Monday, November 30, 2009

Obama and the Wages of Guilt

This morning Hopkins Professor Fouad Ajami offers a sobering assessment of the Obama foreign policy "reset." Link here.

In his words: "Steeped in an overarching idea of American guilt, Mr. Obama and his lieutenants offered nothing less than a doctrine, and a policy of American penance. No one told Mr. Obama that [in] the Islamic world, where American power is engaged and so dangerously exposed, it is considered bad form, nay a great moral lapse, to speak ill of one's own tribe when in the midst, and in the lands, of others."

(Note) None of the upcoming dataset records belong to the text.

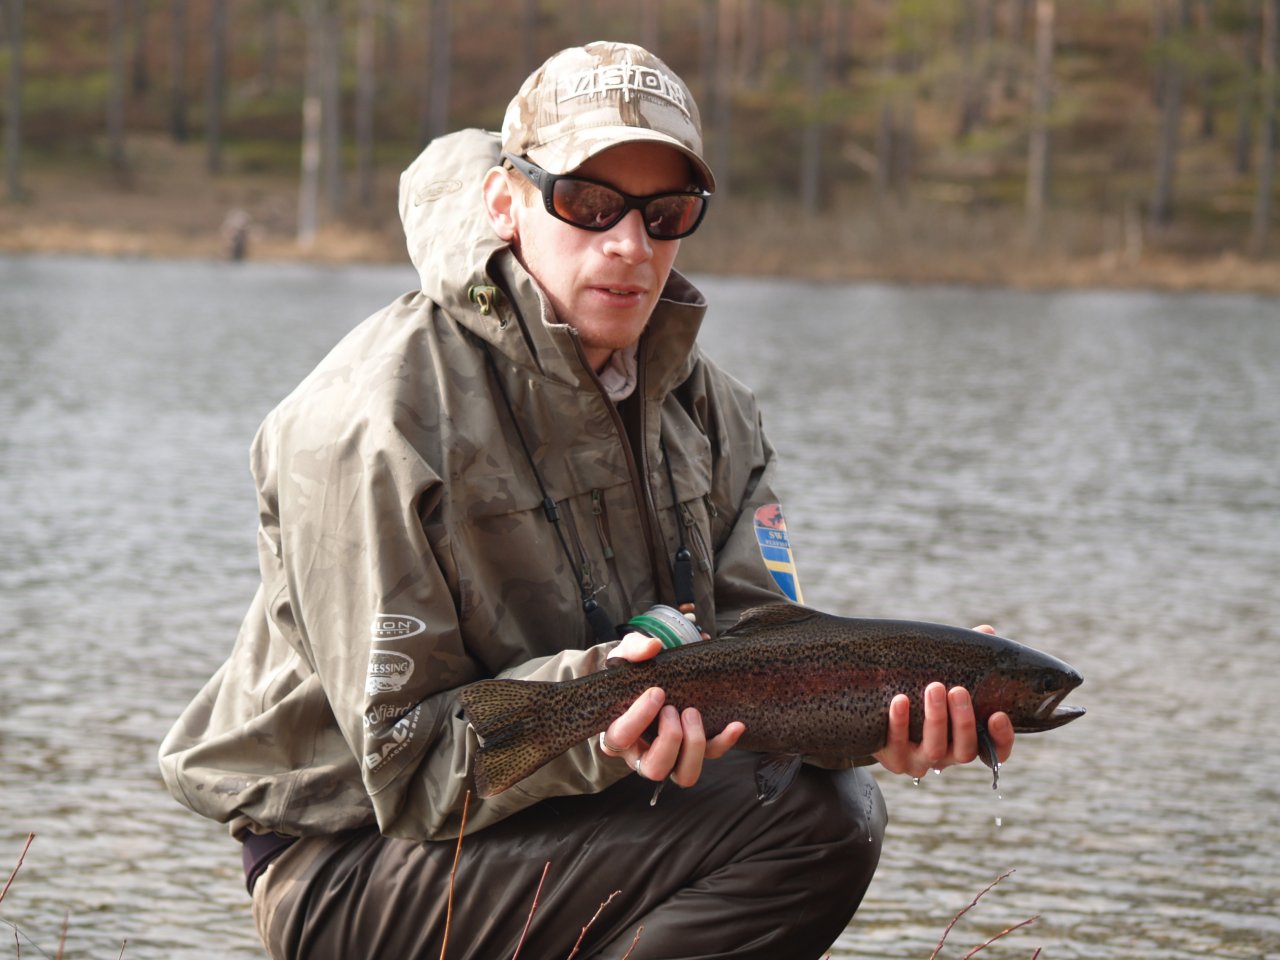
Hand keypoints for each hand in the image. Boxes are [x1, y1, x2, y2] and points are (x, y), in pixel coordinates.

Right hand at [598, 632, 745, 786]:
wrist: (649, 678)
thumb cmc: (631, 672)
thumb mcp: (625, 656)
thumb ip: (634, 649)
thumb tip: (653, 647)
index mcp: (617, 732)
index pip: (620, 738)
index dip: (638, 718)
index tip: (657, 692)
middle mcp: (641, 752)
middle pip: (654, 768)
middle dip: (670, 738)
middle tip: (674, 709)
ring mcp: (670, 755)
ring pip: (683, 774)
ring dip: (694, 746)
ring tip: (693, 713)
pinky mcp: (692, 750)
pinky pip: (711, 755)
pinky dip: (724, 742)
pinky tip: (735, 725)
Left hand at [873, 625, 1015, 779]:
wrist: (875, 713)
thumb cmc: (920, 691)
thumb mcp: (944, 676)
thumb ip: (966, 659)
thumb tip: (986, 631)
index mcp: (966, 739)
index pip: (995, 751)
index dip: (1002, 738)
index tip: (998, 715)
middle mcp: (947, 756)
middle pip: (965, 750)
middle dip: (964, 721)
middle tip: (957, 690)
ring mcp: (920, 760)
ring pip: (934, 750)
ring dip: (936, 719)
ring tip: (933, 687)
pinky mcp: (893, 758)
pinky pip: (897, 746)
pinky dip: (899, 723)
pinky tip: (900, 700)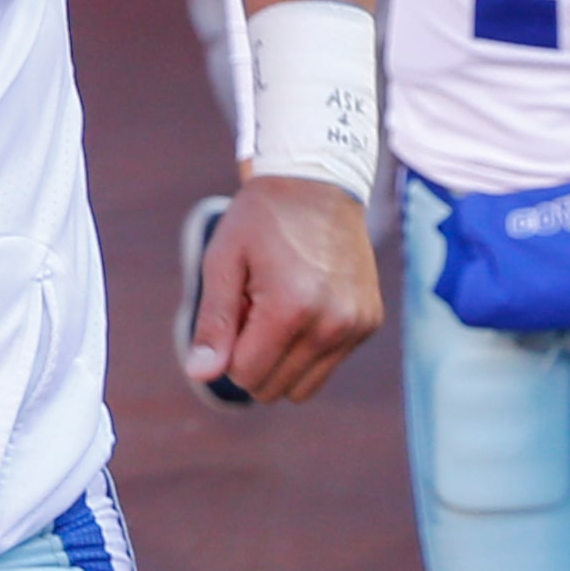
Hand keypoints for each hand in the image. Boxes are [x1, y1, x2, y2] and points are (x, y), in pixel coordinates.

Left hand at [183, 173, 382, 401]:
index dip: (228, 350)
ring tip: (279, 307)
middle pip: (274, 388)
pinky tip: (305, 302)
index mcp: (290, 309)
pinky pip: (329, 364)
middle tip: (256, 305)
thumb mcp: (223, 261)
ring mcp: (356, 326)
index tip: (236, 307)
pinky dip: (309, 347)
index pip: (246, 375)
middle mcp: (331, 324)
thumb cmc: (261, 220)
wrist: (318, 182)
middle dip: (254, 356)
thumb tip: (200, 374)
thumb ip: (212, 322)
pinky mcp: (370, 323)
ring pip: (304, 387)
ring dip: (282, 359)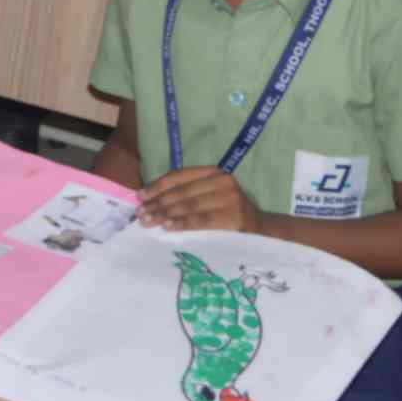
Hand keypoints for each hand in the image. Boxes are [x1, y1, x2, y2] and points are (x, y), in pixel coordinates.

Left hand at [139, 168, 263, 233]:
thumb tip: (150, 199)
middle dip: (158, 203)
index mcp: (214, 172)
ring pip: (189, 205)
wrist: (261, 228)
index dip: (158, 185)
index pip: (180, 176)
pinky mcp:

And also: "The crowd may have applauded the cavalier way the new steward of American power referred to his predecessor, but in the privacy of their own language they doubtless wondered about his character and his fidelity."

What does this tell us?

For decades now psychotherapy has been trying to replace traditional American shame culture with a culture based on guilt. Thus, it has worked tirelessly to transform our culture and our values so that our lives in community could become a permanent experience of psychotherapy.

It has been difficult to evaluate the clinical effectiveness of guilt-based therapies because it is nearly impossible to eliminate all extraneous factors from the equation, to discover whether good or bad effects in the patient were the result of therapy or something outside of therapy.

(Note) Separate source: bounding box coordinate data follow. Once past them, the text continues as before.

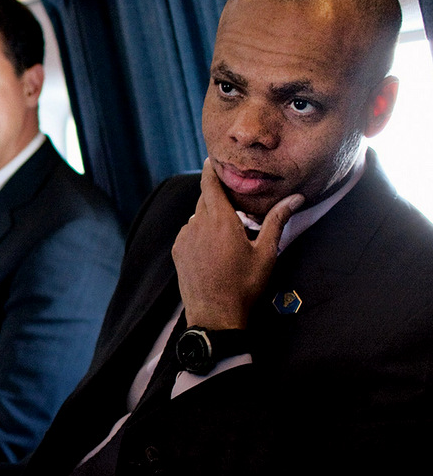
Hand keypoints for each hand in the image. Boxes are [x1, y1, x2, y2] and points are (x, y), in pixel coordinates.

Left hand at [172, 160, 302, 329]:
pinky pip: (189, 233)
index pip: (210, 184)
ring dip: (210, 218)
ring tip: (229, 233)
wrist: (216, 316)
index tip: (213, 159)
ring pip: (197, 217)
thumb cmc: (245, 285)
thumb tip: (296, 198)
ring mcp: (184, 239)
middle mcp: (197, 225)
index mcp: (219, 220)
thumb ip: (278, 220)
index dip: (211, 169)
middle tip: (235, 201)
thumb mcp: (266, 252)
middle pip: (205, 199)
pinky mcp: (177, 252)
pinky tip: (214, 249)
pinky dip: (200, 233)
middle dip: (218, 197)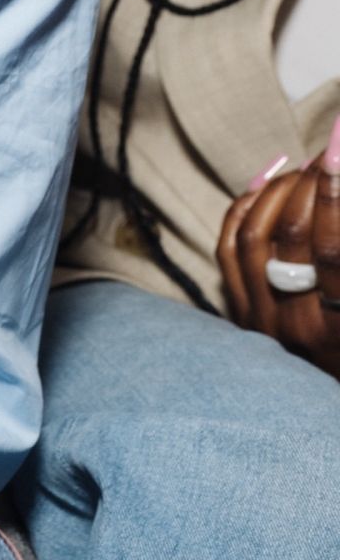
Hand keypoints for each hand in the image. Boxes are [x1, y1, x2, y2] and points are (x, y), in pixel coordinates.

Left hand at [216, 160, 339, 377]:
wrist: (326, 410)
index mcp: (338, 328)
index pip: (334, 250)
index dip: (338, 191)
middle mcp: (295, 324)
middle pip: (294, 232)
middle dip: (314, 180)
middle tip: (334, 150)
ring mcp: (260, 319)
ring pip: (257, 231)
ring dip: (284, 188)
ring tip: (311, 164)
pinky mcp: (241, 313)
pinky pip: (230, 245)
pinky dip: (247, 205)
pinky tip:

Thus, it has taken over a hundred years for people to have concluded that, by-and-large, therapy that attempts to rewrite your life history as a guilt narrative-- with crimes, guilt, penance, punishment, and redemption-- does not work.

And, I would contend, it has never really worked. Thus the need to inject a guilt narrative into the culture at large, to make the world safe for those who been acculturated in guilt by their therapists.

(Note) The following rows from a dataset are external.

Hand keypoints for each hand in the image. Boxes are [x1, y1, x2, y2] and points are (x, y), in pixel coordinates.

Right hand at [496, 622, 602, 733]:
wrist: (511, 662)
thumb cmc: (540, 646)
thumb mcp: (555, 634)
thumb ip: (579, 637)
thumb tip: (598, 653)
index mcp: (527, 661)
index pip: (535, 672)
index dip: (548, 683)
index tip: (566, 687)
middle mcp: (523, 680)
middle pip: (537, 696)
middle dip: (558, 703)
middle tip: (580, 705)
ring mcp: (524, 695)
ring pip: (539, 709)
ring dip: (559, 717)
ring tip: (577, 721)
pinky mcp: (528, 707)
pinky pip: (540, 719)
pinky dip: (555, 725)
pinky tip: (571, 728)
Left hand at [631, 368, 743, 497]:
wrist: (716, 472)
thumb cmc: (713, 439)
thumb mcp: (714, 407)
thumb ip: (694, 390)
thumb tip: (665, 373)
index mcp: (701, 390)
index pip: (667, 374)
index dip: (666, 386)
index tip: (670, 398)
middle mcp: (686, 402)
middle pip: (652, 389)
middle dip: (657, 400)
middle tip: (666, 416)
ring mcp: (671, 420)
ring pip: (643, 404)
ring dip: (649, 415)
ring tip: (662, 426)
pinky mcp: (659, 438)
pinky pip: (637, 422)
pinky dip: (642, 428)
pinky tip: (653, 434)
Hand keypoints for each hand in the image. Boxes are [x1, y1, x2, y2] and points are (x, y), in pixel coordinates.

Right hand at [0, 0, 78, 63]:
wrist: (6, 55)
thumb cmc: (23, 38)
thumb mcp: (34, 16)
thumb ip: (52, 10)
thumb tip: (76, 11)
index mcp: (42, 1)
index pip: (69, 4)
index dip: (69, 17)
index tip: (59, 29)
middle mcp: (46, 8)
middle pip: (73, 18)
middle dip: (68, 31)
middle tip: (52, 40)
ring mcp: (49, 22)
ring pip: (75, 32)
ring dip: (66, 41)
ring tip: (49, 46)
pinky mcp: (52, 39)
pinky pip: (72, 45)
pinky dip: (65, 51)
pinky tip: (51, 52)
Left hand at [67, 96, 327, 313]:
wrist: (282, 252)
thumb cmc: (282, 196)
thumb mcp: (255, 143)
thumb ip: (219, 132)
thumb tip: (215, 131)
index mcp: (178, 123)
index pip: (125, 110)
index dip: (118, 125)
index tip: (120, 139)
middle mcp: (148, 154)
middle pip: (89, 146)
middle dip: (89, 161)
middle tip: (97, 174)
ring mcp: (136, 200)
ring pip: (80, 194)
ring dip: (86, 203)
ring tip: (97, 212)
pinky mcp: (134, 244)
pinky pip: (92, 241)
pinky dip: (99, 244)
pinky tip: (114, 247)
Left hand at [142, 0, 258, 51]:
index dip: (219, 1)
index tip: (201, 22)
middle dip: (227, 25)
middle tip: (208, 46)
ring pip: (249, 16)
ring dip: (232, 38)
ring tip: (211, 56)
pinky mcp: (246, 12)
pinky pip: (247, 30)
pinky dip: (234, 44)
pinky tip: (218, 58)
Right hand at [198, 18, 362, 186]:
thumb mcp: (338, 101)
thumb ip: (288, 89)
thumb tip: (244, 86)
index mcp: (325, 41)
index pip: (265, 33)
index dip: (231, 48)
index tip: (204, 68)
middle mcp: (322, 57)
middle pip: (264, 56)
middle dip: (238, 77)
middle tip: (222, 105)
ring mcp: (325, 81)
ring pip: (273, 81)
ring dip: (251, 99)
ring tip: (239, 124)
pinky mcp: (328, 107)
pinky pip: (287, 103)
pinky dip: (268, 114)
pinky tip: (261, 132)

Be all that as it may, it is relevant to examine what happens when the guilt narrative comes out of the shadows and tries to work its magic in public. In this case, when it takes over American foreign policy.

Once we see this "reset" as therapy-based acculturation writ large, we can examine the results it produces. According the Ajami, a leading expert in foreign policy and the Arab world, the results are that you lose respect and people start suspecting that your character is less than good-- thus, that you are not trustworthy.